┌─ Study material
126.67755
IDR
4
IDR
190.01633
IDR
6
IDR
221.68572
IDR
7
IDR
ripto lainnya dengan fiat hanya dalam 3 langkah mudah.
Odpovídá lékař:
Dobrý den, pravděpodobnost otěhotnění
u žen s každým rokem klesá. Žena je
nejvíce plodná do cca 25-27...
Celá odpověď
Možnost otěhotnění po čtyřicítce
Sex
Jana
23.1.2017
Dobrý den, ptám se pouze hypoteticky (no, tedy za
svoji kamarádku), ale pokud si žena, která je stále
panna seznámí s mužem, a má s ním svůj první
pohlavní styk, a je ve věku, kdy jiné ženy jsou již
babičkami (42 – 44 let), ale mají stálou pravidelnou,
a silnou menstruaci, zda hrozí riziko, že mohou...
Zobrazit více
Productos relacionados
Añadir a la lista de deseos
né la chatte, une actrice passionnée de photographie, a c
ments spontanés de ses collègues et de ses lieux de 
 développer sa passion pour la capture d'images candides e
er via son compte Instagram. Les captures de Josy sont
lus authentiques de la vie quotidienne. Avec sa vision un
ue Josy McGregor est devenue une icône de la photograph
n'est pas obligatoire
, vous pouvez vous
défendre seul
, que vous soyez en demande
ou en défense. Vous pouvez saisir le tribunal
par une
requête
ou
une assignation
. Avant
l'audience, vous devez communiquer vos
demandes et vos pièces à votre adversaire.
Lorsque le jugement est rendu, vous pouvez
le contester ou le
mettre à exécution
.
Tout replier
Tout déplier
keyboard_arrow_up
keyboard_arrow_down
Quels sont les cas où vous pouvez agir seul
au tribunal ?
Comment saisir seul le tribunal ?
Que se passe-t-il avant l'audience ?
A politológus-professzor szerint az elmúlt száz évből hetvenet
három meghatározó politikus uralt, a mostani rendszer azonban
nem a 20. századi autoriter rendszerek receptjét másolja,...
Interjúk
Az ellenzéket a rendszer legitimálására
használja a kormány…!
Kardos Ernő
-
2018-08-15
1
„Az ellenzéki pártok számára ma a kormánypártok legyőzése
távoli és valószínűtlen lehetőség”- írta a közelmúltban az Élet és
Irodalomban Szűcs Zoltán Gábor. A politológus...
└─
* What is being asked: Line by line, the listing above is to be transcribed exactly.

* Task solution:
126.67755
IDR
4
IDR
190.01633
IDR
6
IDR
221.68572
IDR
7
IDR
ripto lainnya dengan fiat hanya dalam 3 langkah mudah.
Odpovídá lékař:
Dobrý den, pravděpodobnost otěhotnění
u žen s každým rokem klesá. Žena je
nejvíce plodná do cca 25-27...
Celá odpověď
Možnost otěhotnění po čtyřicítce
Sex
Jana
23.1.2017
Dobrý den, ptám se pouze hypoteticky (no, tedy za
svoji kamarádku), ale pokud si žena, která je stále
panna seznámí s mužem, a má s ním svůj první
pohlavní styk, a je ve věku, kdy jiné ženy jsou již
babičkami (42 – 44 let), ale mají stálou pravidelnou,
a silnou menstruaci, zda hrozí riziko, že mohou...
Zobrazit více
Productos relacionados
Añadir a la lista de deseos
né la chatte, une actrice passionnée de photographie, a c
ments spontanés de ses collègues et de ses lieux de 
 développer sa passion pour la capture d'images candides e
er via son compte Instagram. Les captures de Josy sont
lus authentiques de la vie quotidienne. Avec sa vision un
ue Josy McGregor est devenue une icône de la photograph
n'est pas obligatoire
, vous pouvez vous
défendre seul
, que vous soyez en demande
ou en défense. Vous pouvez saisir le tribunal
par une
requête
ou
une assignation
. Avant
l'audience, vous devez communiquer vos
demandes et vos pièces à votre adversaire.
Lorsque le jugement est rendu, vous pouvez
le contester ou le
mettre à exécution
.
Tout replier
Tout déplier
keyboard_arrow_up
keyboard_arrow_down
Quels sont les cas où vous pouvez agir seul
au tribunal ?
Comment saisir seul le tribunal ?
Que se passe-t-il avant l'audience ?
A politológus-professzor szerint az elmúlt száz évből hetvenet
három meghatározó politikus uralt, a mostani rendszer azonban
nem a 20. századi autoriter rendszerek receptjét másolja,...
Interjúk
Az ellenzéket a rendszer legitimálására
használja a kormány…!
Kardos Ernő
-
2018-08-15
1
„Az ellenzéki pártok számára ma a kormánypártok legyőzése
távoli és valószínűtlen lehetőség”- írta a közelmúltban az Élet és
Irodalomban Szűcs Zoltán Gábor. A politológus...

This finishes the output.